The round has him 8-under-par through 36 holes of the Farmers Insurance Open, seven back of leader Justin Rose but feeling practically buoyant about putting that has often been a struggle since the 2016 anchoring ban.

While playing partners Rickie Fowler and Rory McIlroy putted with the pin in, Scott used a claw grip with a traditional putter and only once —mistakenly — putted out at Torrey Pines with the stick in.

For as much as he laments the decision to ban anchoring, Scott has no problem crediting the new Rules of Golf for freeing up his stroke.
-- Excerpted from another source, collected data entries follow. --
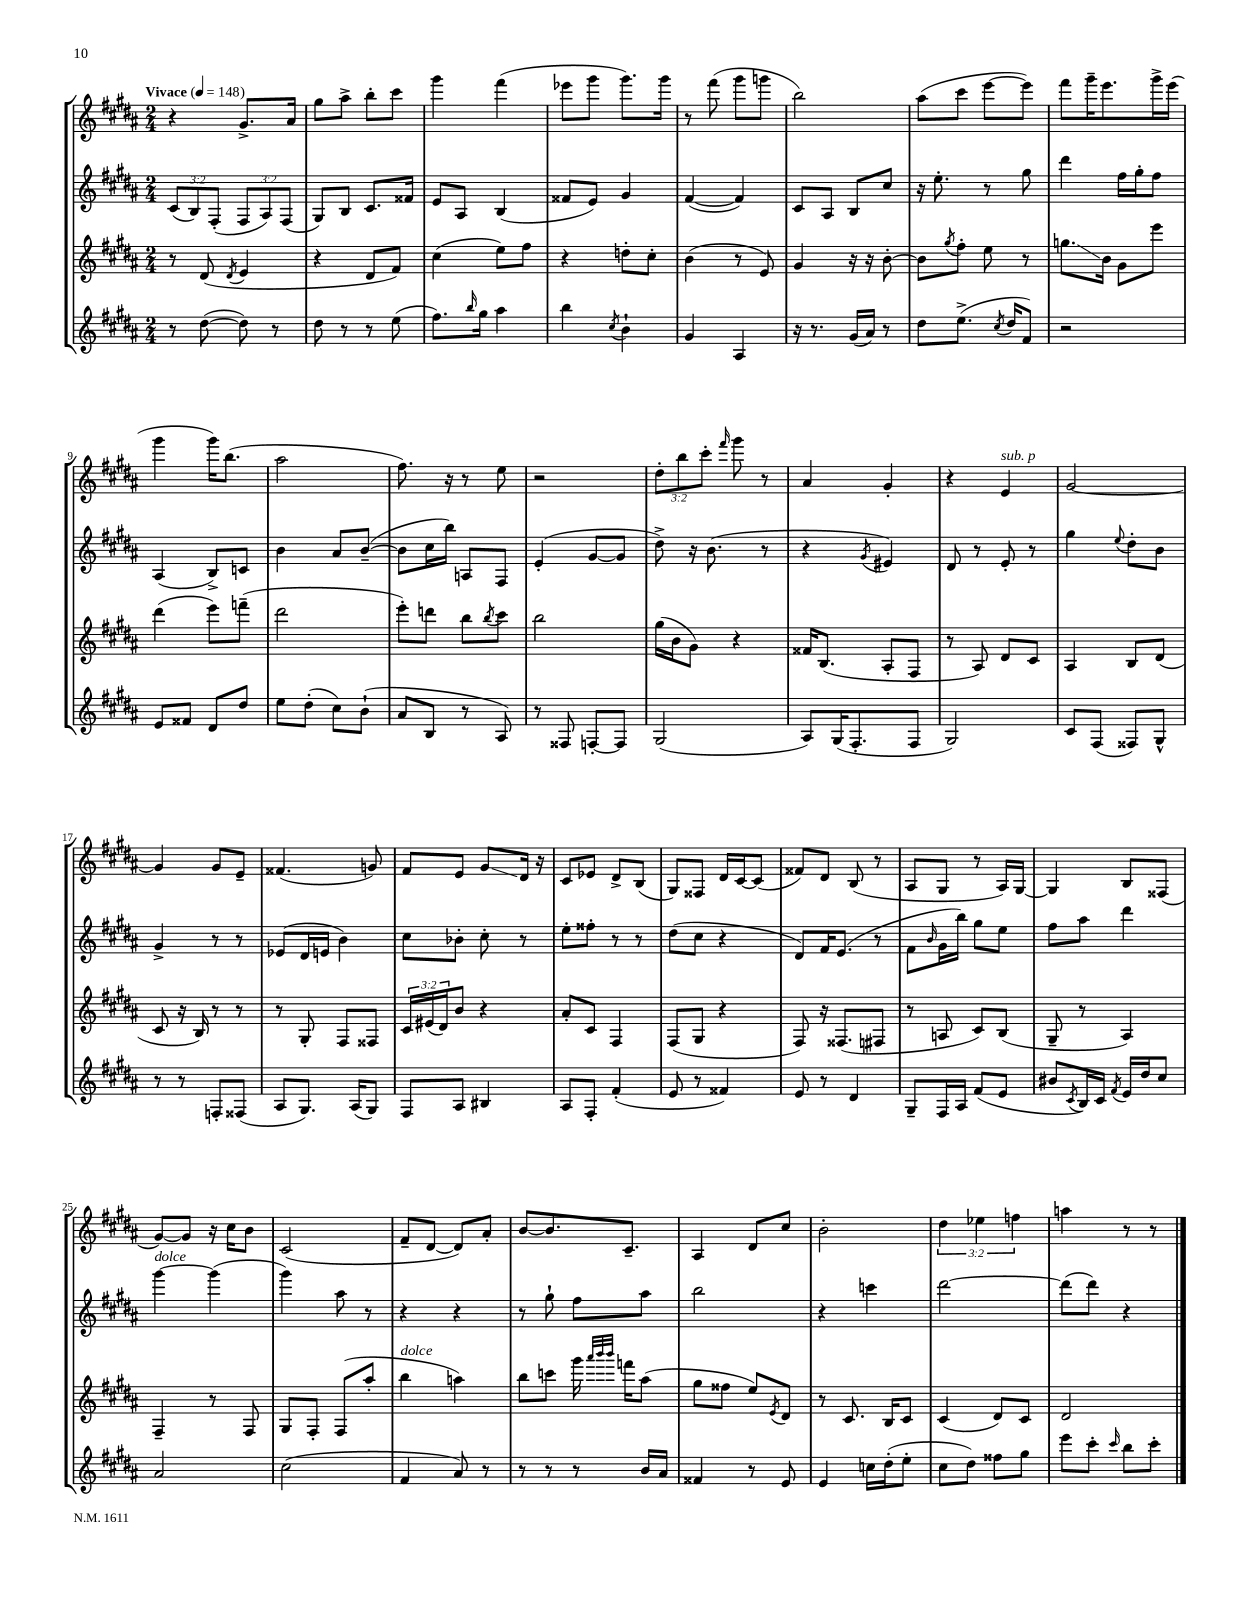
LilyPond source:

<<
\new StaffGroup <<
\new Staff = "s0" {
    \clef treble \key b \major \numericTimeSignature \time 2/4 \override Staff.TupletNumber.text = #tuplet-number::calc-fraction-text \tempo "Vivace" 4 = 148
    r4 gis'8.-> ais'16 |
    gis''8 ais''8-> b''8-. cis'''8 |
    gis'''4 fis'''4( |
    ees'''8 gis'''8 gis'''8.) gis'''16 |
    r8 fis'''8( gis'''8 g'''8 |
    b''2) |
    ais''8( cis'''8 e'''8~ e'''8) |
    fis'''8 gis'''16-- e'''8. gis'''16-> e'''16( |
    gis'''4 gis'''16) b''8.( |
    ais''2 |
    fis''8.) r16 r8 e''8 |
    r2 |
    \tuplet 3/2 { dis''8-. b''8 cis'''8-. } \grace { fis'''16 } gis'''8 r8 |
    ais'4 gis'4-. |
    r4 e'4^\markup { \italic "sub. p" } |
    gis'2~ |
    gis'4 gis'8 e'8-- |
    fisis'4.( g'8) |
    fis'8 e'8 gis'8\glissando dis'16 r16 |
    cis'8 ees'8 dis'8-> b8( |
    gis8) fisis8 dis'16 cis'16~ cis'8( |
    fisis'8) dis'8 b8( r8 |
    ais8 gis8 r8 ais16) gis16~ |
    gis4 b8 fisis8( |
    gis'8~) gis'8 r16 cis''16 b'8 |
    cis'2( |
    fis'8-- dis'8~ dis'8) ais'8-. |
    b'8~ b'8. cis'8.-- |
    ais4 dis'8 cis''8 |
    b'2-. |
    \tuplet 3/2 { dis''4 ees''4 f''4 } |
    a''4 r8 r8 \bar "|." |
}
\new Staff = "s1" {
    \clef treble \key b \major \numericTimeSignature \time 2/4 \override Staff.TupletNumber.text = #tuplet-number::calc-fraction-text
    \tuplet 3/2 { cis'8( b8) fis8-.( } \tuplet 3/2 { fis8 ais8) fis8( } |
    gis8) b8 cis'8. fisis'16 |
    e'8 ais8 b4( |
    fisis'8 e'8) gis'4 |
    fis'4~( fis'4) |
    cis'8 ais8 b8 cis''8 |
    r16 e''8.-. r8 gis''8 |
    dis'''4 fis''16 gis''16-. fis''8 |
    ais4( b8->) c'8 |
    b'4 ais'8 b'8~--( |
    b'8 cis''16 b''16) a8 fis8 |
    e'4-.( gis'8~ gis'8 |
    dis''8->) r16 b'8.( r8 |
    r4 \acciaccatura { gis'8 } eis'4) |
    dis'8 r8 e'8-. r8 |
    gis''4 \appoggiatura { e''8 } dis''8-. b'8 |
    gis'4-> r8 r8 |
    ees'8( dis'16 e'16 b'4) |
    cis''8 bes'8-. cis''8-. r8 |
    e''8-. fisis''8-. r8 r8 |
    dis''8( cis''8 r4 |
    dis'8) fis'16 e'8.( r8 |
    fis'8 \grace { b'16 } gis'16 b''16) gis''8 e''8 |
    fis''8 ais''8 dis'''4 |
    gis'''4~^\markup { \italic "dolce" } gis'''4( |
    gis'''4) ais''8 r8 |
    r4 r4 |
    r8 gis''8-! fis''8 ais''8 |
    b''2 |
    r4 c'''4 |
    dis'''2~ |
    dis'''8( dis'''8) r4 \bar "|." |
}
\new Staff = "s2" {
    \clef treble \key b \major \numericTimeSignature \time 2/4 \override Staff.TupletNumber.text = #tuplet-number::calc-fraction-text
    r8 dis'8( \acciaccatura { dis'8 } e'4 |
    r4 dis'8 fis'8) |
    cis''4( e''8) fis''8 |
    r4 d''8-. cis''8-. |
    b'4( r8 e'8) |
    gis'4 r16 r16 b'8~-. |
    b'8 \acciaccatura { gis''8 } fis''8-. e''8 r8 |
    g''8.\glissando b'16 gis'8 e'''8 |
    dis'''4( e'''8) f'''8--( |
    dis'''2 |
    e'''8-.) d'''8 b''8 \acciaccatura { b''8 } cis'''8 |
    b''2 |
    gis''16( b'16 gis'8) r4 |
    fisis'16 b8.( ais8-. fis8 |
    r8 ais8) dis'8 cis'8 |
    ais4 b8 dis'8( |
    cis'8 r16 b16) r8 r8 |
    r8 gis8-. fis8 fisis8 |
    \tuplet 3/2 { cis'16 eis'16( dis'16) } b'8 r4 |
    ais'8-. cis'8 fis4 |
    fis8( gis8 r4 |
    fis8) r16 fisis8.( fis8 |
    r8 a8 cis'8) b8( |
    gis8-- r8 ais4) |
    fis4-- r8 fis8 |
    gis8 fis8-. fis8( ais''8-. |
    b''4^\markup { \italic "dolce" } a''4) |
    b''8 c'''8 gis'''16 \grace { ais'''32 b'''32 b'''32 } f'''16 ais''8( |
    gis''8 fisis''8 e''8) \acciaccatura { e'8 } dis'8 |
    r8 cis'8. b16 cis'8 |
    cis'4( dis'8) cis'8 |
    dis'2 \bar "|." |
}
\new Staff = "s3" {
    \clef treble \key b \major \numericTimeSignature \time 2/4
    r8 dis''8~( dis''8) r8 |
    dis''8 r8 r8 e''8( |
    fis''8.) \grace { b''16 } gis''16 ais''4 |
    b''4 \acciaccatura { cis''8 } b'4-! |
    gis'4 ais4 |
    r16 r8. gis'16( ais'16) r8 |
    dis''8 e''8.->( \acciaccatura { cis''8 } dis''16 fis'8) |
    r2 |
    e'8 fisis'8 dis'8 dis''8 |
    e''8 dis''8-.( cis''8) b'8-!( |
    ais'8 b8 r8 ais8) |
    r8 fisis8 f8~-. f8 |
    gis2( |
    ais8) gis16( fis8.-. fis8 |
    gis2) |
    cis'8 fis8( fisis8) gis8-^ |
    r8 r8 f8-. fisis8( |
    ais8 gis8.) ais16( gis8) |
    fis8 ais8 bis4 |
    ais8 fis8-. fis'4-.( |
    e'8 r8 fisis'4) |
    e'8 r8 dis'4 |
    gis8-- fis16 ais16 fis'8( e'8 |
    bis'8 \acciaccatura { cis'8 } b16) cis'16 \acciaccatura { fis'8 } e'16 dis''16 cis''8 |
    ais'2 |
    cis''2( |
    fis'4 ais'8) r8 |
    r8 r8 r8 b'16 ais'16 |
    fisis'4 r8 e'8 |
    e'4 c''16 dis''16-.( e''8-. |
    cis''8 dis''8) fisis''8 gis''8 |
    e'''8 cis'''8-. \grace { cis'''16 } b''8 cis'''8-. \bar "|." |
}
>>
>>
“I’m learning as I go, trying to be objective to see if there’s benefit in it,” he said after his second straight 28-putt round. “Some of it’s psychological and more than just the pure science. I don’t know if that’s even provable.”

What can be proven: Scott the putting-tinkerer is 14th in Strokes Gained Putting through two rounds and sounds confident on putts five feet and in, but also in using the flagstick to help with reading putts.

“It’s like there’s a backboard there,” Scott said. “If it’s a breaking putt or if it’s a straight putt, I can aim at [the flagstick] running off the vertical in the dead center of the hole. It’s a nice reference. If it’s a breaking putt halfway between, it’s easier to identify, “Oh it’s that’s left edge, that’s left center,” so the line is in between those two.”

Playing behind Scott for two days, Tiger Woods was noticeably intrigued by the sight of Scott putting with the flagstick in. He’s not as committed to the notion. Yet.

“I’ve talked to some of the guys who are using it all the time like Bryson (DeChambeau) and they’ve for some reason, I guess when you’re younger, it’s easier to make a change, you haven’t been playing under these rules for such a long period of time.”

For Adam Scott, the new rules are making a longtime tinkerer feel young again.